YES Bank FPO: Don't judge it on the basis of price discount alone

YES Bank has gone through tough times in the last 1-2 years in terms of asset quality deterioration, including NPA divergence
YES Bank’s shares tumbled over 13 per cent on Monday upon the lender’s Friday announcement of a Rs 12-13 per share price band for its Rs 15,000-crore follow-on public offer (FPO). The price for the FPO, which opens on July 15 and closes on July 17, indicates a hefty 41-46 per cent discount over its current price of Rs 22.10. 

Though the discount suggests some potential short-term gains, concerns over YES Bank’s asset quality — which may worsen due to Covid-19-triggered disruptions — offer little comfort, say analysts.

According to Deepak Jasani, head of research-retail at HDFC Securities, “YES Bank’s FPO pricing optically seems attractive, given the difference in the price band and its current market price (which may fall after free-floating stock increases). Investors may want to make some money in the short term, though it may not be assured due to risks in the overall market.” The majority of the bank’s shareholding (over 78 per cent) held by State Bank of India, HDFC, ICICI Bank, Axis Bank, etc, is under lock-in until March 2023. Jasani says YES Bank’s asset quality, mainly in the wholesale book, and its continued need for capital remain a concern.

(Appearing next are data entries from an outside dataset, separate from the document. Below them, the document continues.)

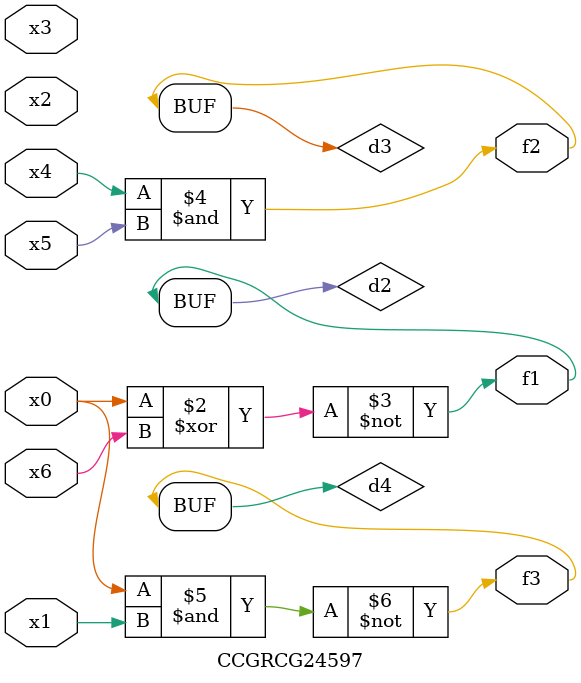
<source format=v>
module CCGRCG24597(
	input x0, x1, x2, x3, x4, x5, x6,
	output f1, f2, f3
);

	wire d1, d2, d3, d4;

	nor (d1, x0);
	xnor (d2, x0, x6);
	and (d3, x4, x5);
	nand (d4, x0, x1);
	assign f1 = d2;
	assign f2 = d3;
	assign f3 = d4;
endmodule

</source>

On the FPO being priced at a huge discount, Prashant Kumar, managing director and chief executive officer at YES Bank, said the FPO price has been decided on the basis of the assessment of market demand for the equity shares offered through the book building process and after taking into account the feedback from BRLMs (book-running lead managers) and according to the qualitative and quantitative basis of offer price disclosed in the red herring prospectus and the price band advertisement.
A painful past

After growing well for several years, YES Bank has seen tough times in the past couple of years in terms of asset quality, including NPA divergence, and change in management, which affected its financials, leading to a net loss of Rs 16,418 crore in FY20 and its capital adequacy ratio falling below regulatory requirement. Annually, between FY18 and FY20, advances have shrunk 8 per cent and deposit base 28 per cent.

Consequently, in March 2020, the government notified a reconstruction scheme, which was followed by the reconstitution of its board and Rs 10,000-crore equity infusion by larger peers, led by State Bank of India. YES Bank also wrote off its additional tier-II bonds, a move contested by investors.

No respite yet

 

 
The latest move to start afresh is positive, but analysts are cautious. “We’re worried about YES Bank’s asset quality as the entire banking and non-banking financial space is feeling the brunt of Covid-19 crisis,” says an analyst.

With the economy expected to contract 5 per cent in FY21, analysts are sceptical of YES Bank’s 15 per cent-plus exposure to severely affected sectors, such as real estate, hospitality, travel, and tourism, and to some extent retail. As much as 35-45 per cent of its corporate and MSME (micro, small and medium enterprises) book was under moratorium as of April. Once the moratorium is lifted, some of it may turn bad. Even after high provisioning, FY20 ended with the net NPA ratio of over 5 per cent.

Some experts say the bank may fall short of growth capital, even after the FPO. Its total stressed book as of FY20 may not leave significant capital to grow. According to ICRA’s recent rating downgrade report on YES Bank, there is a likelihood of high credit costs owing to the weak operating environment, coupled with high overdue advances (SMA, or special mention accounts), which stood at 7 per cent of standard advances as of March 31. But, according to Kumar, “The post-FPO capital would also take care of our growth for at least two years.”
Among positives, the share of corporate loans is down to 56 per cent in FY20, from 66 per cent a year ago; the management aims to bring it down to 40 per cent. Some reduction in the moratorium book and improvement in retail deposits have been seen since April.

 
Is pricing really cheap?

On a reported basis, the FPO is priced below its FY20 book value, and the discount to current price seems to partly capture future pain. But, on an adjusted basis (book value minus net NPAs), the FPO is priced at above 1x. Sanjiv Bhasin, director at IIFL, says: “It is a fair opportunity for medium-term investors as the FPO would largely address its capital concern.”

Not all experts are convinced. “At a time when strong and growing banks are available at attractive valuations, putting money in YES Bank makes little sense,” says an analyst.

 
For existing investors, experts say selling part of their shareholding at current price and re-entering via FPO may lower acquisition cost.